Selon une enquête du journal Oubangui Médias, près d’une dizaine de famille n’ont pas vu leurs enfants lors des fêtes de fin d’année. Alors que les articles 51 et 52 du Code de la Protection de l’Enfance en RCA exigent aux parents de veiller sur les enfants, le constat est consternant cette dernière semaine et surtout avec les fêtes de fin d’année.
Il ne se passe pas un seul jour sans qu’un communiqué sur la disparition d’enfants soit lu sur les radios de la place. Une situation qui attiré l’attention de notre rédaction.
Adopté en 2020, le Code de la Protection de l’Enfance en son article 51 stipule que : « les parents ont l’obligation d’entretenir et élever leurs enfants dans des bonnes conditions ». Cependant, au mois de décembre 2023 et janvier 2024, certains quartiers de Bangui ont assisté à un taux élevé de la disparition des enfants.
Certains parents que nous avons interrogés, indiquent que c’est parfois la négligence qui est à l’origine de ces multiples cas de disparition. « Les parents méconnaissent le droit et le devoir de leurs enfants et laissent les enfants seuls à la maison. Parfois, ils ne les accompagnent pas à l’école. C’est ce qui justifie ces cas de disparition ces derniers temps », a indiqué pour sa part Jérôme, un conducteur de moto-taxi.
Au lendemain de la fête du nouvel an, nous avons sillonné une partie de la capitale pour nous enquérir de l’ambiance d’après fête. Nous nous sommes rendus compte que certains parents déploraient la disparition de leurs enfants.
C’est le cas par exemple de César Namsio, un habitant du quartier Combattant qui a perdu son enfant de 7 ans. Les yeux rougis, ce dernier nous raconte les circonstances de cette disparition : « C’était ce 4 janvier dans une condition qui est un peu bizarre que mon enfant est porté disparu jusqu’à ce jour. Il s’était rendu à l’école et devait rentrer à la maison à 12h. Mais jusqu’à 16h, on ne l’a pas vu et nous nous sommes lancés à sa recherche. On ne sait pas là où il se trouve malgré les communiqués radios que nous avons lancés partout ». Pour le père, son enfant n’a pas l’habitude de se rendre chez certains parents sans leur autorisation.

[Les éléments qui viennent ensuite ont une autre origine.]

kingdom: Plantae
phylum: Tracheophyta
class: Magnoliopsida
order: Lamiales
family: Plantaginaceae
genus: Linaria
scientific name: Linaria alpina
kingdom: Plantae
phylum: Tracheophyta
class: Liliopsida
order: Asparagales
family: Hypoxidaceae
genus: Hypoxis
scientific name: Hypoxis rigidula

Un autre cas s’est produit le lundi 8 janvier dernier. Blandine, qui était à l’intérieur de la maison n’a pas retrouvé sa fille de 4 ans en sortant de la maison. Elle pense que sa fille serait enlevée par les trafiquants d’organes humains qui opèrent parfois dans le pays et appelle les autorités et services compétents à veiller sur cette histoire. Mais 4 jours plus tard, son enfant a été retrouvé au quartier Don Bosco dans le 8e arrondissement de Bangui. Les parents n’ont pas souhaité donné plus de détail les circonstances de la retrouvaille de l’enfant.

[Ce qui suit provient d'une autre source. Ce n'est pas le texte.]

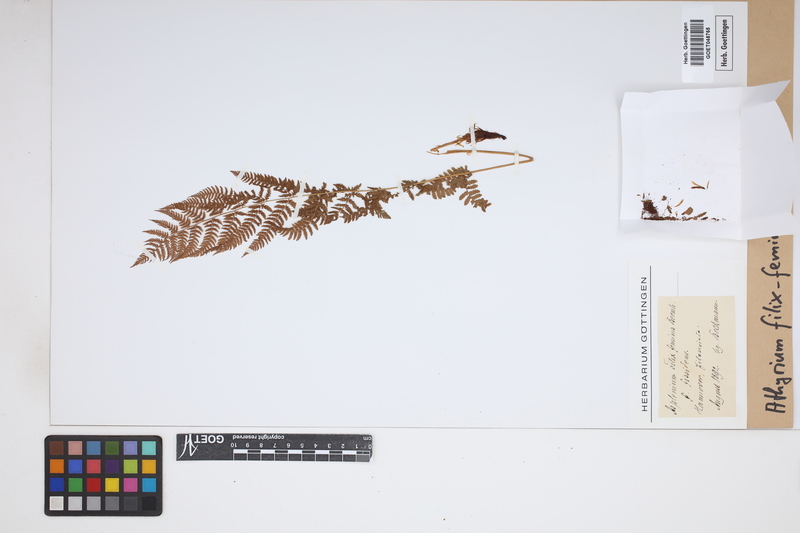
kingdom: Plantae
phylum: Tracheophyta
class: Polypodiopsida
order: Polypodiales
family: Athyriaceae
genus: Athyrium
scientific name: Athyrium filix-femina
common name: Lady fern
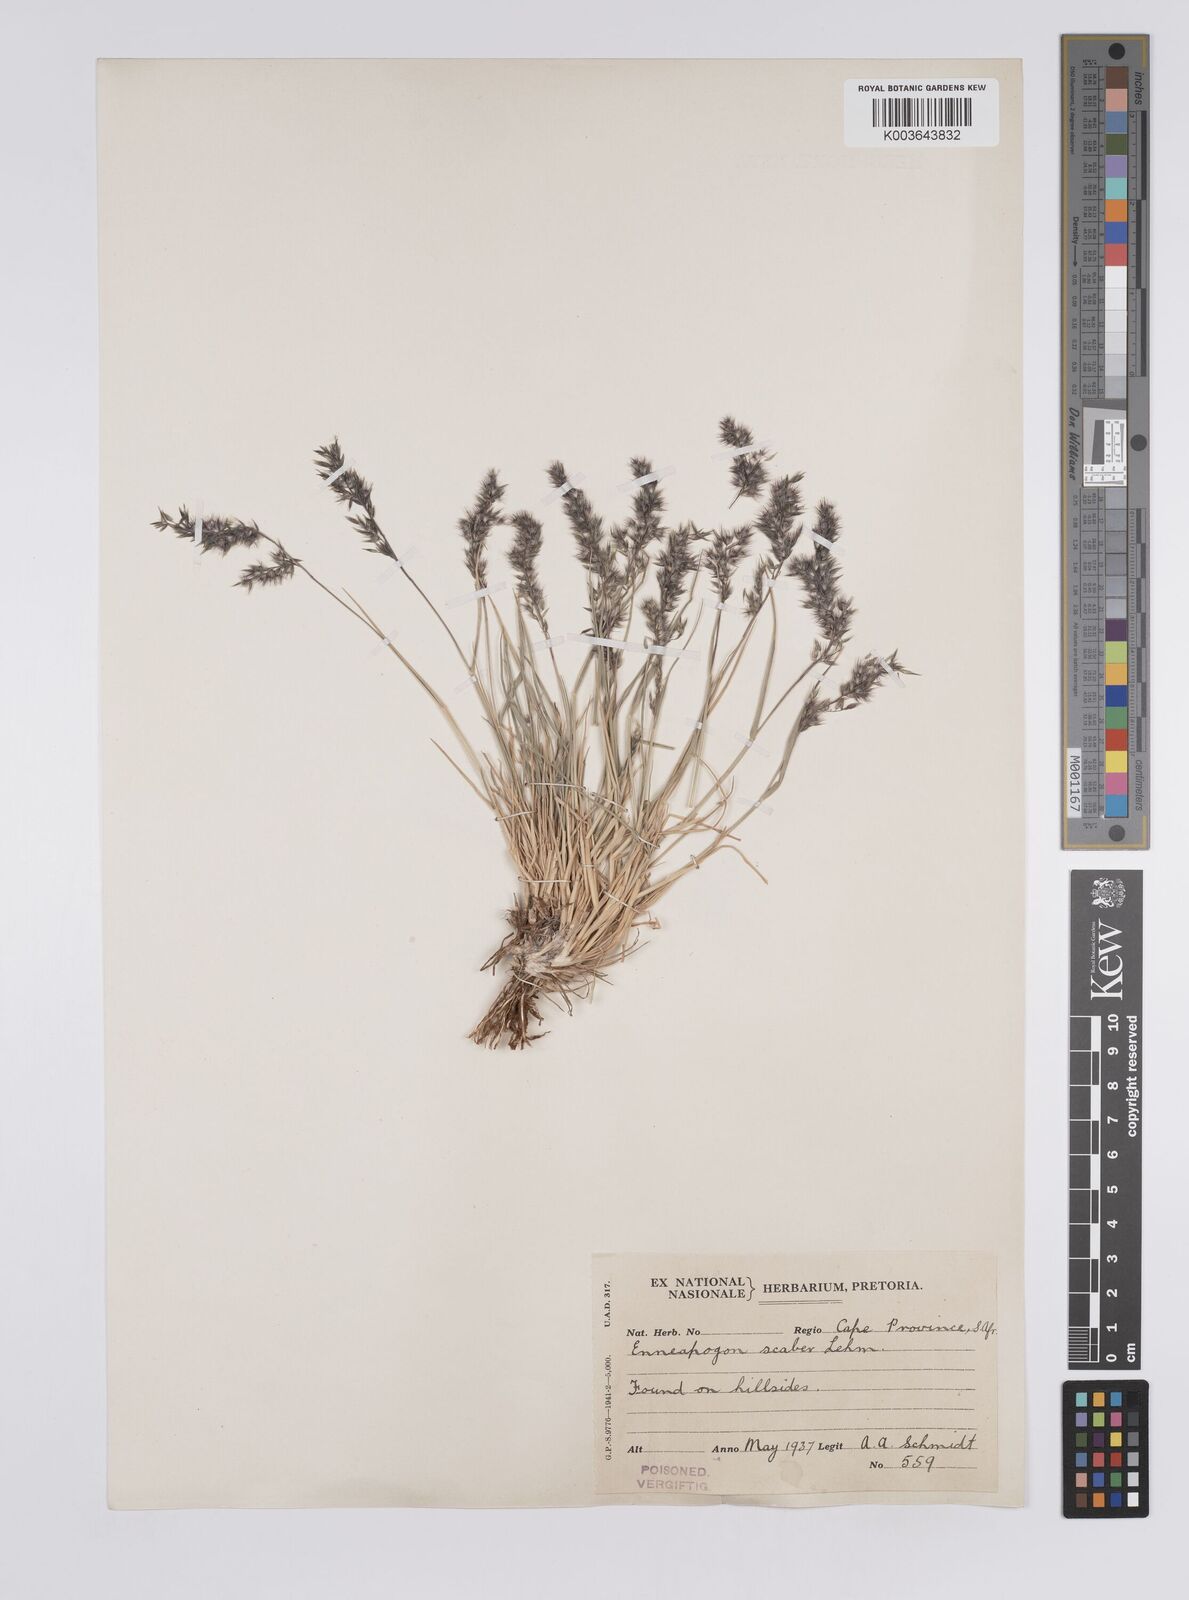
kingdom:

Lundi dernier sur les ondes de la Radio Ndeke Luka, une dizaine de communiqués radios ont été lus portant sur la disparition d’enfants.
Il faut souligner qu’en dépit de la maltraitance et l’enrôlement des enfants dans les groupes armés et malgré l’adoption du Code de la Protection de l’Enfant, ces derniers sont toujours victimes des violences.